Among those who realised that Honda might be going places was Australian rider Tom Phillis, who had sold everything he owned to come to Europe the previous summer. Phillis wrote to Honda, seeking a ride. In 1961 he scored the factory’s first GP victory and first world title success; a year later he was dead, killed at the TT.

Following those early successes, Honda quickly rose to dominate GP racing, its engineers creating some of history’s most fabulous machines in an effort to defeat the newfangled two-strokes that swept through the sport in the 1960s. Japan’s only dedicated four-stroke manufacturer built a six-cylinder 250, a five-cylinder 125 and a twin-cylinder 50, all revving beyond 20,000rpm and producing specific power outputs that have hardly been improved upon today. The 1966 RC166 50cc twin made 280 horsepower per litre.
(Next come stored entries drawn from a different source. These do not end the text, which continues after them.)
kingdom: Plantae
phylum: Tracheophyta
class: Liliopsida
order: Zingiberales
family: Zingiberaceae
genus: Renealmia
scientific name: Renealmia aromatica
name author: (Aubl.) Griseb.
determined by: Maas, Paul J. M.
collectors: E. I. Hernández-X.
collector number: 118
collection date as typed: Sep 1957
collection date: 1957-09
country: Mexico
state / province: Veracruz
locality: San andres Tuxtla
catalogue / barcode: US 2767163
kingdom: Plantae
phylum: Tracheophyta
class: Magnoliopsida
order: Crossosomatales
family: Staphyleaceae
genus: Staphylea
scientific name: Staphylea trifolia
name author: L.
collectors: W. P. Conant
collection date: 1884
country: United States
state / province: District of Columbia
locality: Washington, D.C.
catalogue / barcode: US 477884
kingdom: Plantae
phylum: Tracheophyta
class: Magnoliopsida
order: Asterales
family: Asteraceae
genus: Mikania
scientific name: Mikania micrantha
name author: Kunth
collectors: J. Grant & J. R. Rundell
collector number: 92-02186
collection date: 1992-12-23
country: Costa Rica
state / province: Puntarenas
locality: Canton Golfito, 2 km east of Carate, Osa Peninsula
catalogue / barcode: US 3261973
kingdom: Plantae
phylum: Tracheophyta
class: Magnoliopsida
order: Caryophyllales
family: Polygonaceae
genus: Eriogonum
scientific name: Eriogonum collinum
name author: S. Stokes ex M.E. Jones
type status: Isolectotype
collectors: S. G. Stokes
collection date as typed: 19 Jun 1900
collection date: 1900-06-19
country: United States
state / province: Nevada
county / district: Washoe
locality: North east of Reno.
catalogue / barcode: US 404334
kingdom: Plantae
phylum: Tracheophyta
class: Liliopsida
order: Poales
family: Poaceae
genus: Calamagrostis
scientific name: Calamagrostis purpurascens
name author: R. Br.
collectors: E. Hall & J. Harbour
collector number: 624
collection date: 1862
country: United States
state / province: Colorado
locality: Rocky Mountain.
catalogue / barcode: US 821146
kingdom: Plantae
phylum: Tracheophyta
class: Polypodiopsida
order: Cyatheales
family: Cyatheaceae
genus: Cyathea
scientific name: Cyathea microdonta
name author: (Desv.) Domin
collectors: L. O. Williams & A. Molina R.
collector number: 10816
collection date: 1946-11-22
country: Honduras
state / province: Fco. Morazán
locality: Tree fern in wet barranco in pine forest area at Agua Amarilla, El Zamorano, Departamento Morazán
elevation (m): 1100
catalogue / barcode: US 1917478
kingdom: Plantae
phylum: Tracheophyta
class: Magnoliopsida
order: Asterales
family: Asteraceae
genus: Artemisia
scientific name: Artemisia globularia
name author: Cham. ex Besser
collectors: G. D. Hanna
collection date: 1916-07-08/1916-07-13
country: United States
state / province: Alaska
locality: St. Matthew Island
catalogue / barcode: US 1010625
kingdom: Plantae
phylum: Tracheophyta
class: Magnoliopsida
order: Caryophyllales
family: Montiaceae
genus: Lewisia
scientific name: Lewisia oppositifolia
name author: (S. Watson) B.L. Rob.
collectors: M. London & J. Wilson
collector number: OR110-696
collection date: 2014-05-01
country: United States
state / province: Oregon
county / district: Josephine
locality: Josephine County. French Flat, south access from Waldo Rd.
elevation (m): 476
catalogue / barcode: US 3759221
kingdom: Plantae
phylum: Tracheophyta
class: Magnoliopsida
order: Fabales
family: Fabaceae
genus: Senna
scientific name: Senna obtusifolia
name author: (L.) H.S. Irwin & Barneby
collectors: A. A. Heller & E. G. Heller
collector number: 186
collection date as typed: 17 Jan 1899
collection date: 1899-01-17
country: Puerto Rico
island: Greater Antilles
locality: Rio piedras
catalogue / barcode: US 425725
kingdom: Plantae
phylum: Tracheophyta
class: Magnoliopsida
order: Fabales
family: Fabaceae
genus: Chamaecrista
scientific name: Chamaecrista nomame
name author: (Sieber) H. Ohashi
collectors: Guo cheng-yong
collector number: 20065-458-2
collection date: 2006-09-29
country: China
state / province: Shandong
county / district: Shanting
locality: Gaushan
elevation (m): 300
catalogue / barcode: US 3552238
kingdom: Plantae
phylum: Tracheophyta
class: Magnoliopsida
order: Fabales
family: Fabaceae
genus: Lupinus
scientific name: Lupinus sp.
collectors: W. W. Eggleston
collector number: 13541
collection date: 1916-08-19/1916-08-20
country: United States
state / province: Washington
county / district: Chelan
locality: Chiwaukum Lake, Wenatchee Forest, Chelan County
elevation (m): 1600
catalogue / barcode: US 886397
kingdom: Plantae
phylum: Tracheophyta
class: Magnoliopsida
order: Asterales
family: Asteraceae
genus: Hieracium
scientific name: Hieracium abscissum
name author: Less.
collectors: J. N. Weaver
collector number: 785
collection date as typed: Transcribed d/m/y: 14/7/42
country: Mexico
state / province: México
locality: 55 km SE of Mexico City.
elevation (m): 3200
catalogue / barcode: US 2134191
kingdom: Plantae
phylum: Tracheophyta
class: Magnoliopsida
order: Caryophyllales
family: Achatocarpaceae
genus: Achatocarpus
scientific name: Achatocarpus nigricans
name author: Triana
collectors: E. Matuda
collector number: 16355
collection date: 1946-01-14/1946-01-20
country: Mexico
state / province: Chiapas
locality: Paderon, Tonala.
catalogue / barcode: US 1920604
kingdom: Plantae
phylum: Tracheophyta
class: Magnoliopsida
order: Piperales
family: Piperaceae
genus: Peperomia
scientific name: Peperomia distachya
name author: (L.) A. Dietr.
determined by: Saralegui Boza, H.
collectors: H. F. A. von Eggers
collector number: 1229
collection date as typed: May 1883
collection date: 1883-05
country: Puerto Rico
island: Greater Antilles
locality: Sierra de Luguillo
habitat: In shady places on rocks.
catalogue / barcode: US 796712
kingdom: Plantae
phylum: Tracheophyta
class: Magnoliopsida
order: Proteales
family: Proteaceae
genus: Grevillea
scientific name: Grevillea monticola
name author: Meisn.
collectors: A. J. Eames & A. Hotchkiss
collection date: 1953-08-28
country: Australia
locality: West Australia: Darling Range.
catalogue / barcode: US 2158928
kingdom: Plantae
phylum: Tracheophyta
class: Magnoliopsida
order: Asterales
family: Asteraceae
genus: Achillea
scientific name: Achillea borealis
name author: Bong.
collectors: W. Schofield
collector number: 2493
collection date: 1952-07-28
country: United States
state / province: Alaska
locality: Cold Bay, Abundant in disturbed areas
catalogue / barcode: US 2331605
Eventually the dastardly two-strokes did prevail and Honda retired from motorcycle GPs to go F1 racing. They returned to bikes in the late 1970s on a quixotic quest to beat the two-strokes with the frighteningly exotic NR500: oval pistons, eight valves and two conrods per cylinder, and 22,000rpm. Nicknamed the ‘Never Ready’, the NR failed to score a single World Championship point during three seasons.

Honda later exacted revenge on its two-stroke rivals by building its own two-strokes, but all the while it lobbied the Federation Internationale Motocyclisme to give four-strokes a proper chance. The FIM did agree to let 250 turbos tackle the 500 two-strokes but Honda’s turbocharged oval-piston 250 was a short-fused grenade and never made it beyond the dyno.

Finally, in 2002 the FIM returned four-strokes to elite-class GP racing, allowing 990 four-strokes to take on the 500s. With Valentino Rossi on board, Honda was immediately dominant, maybe too dominant. Convinced that the machine mattered more than the man, Honda seemed too proud to care when Rossi defected to Yamaha, the same hubris that has poisoned some of its car racing ventures. Since then Honda has struggled to regain its pre-eminence and in recent years has lost out to Yamaha and Ducati. The marque has won just four Grands Prix during the past two seasons and only the most dewy-eyed Honda engineers expect the company to celebrate its 50th year in GP racing by winning the 2009 MotoGP World Championship.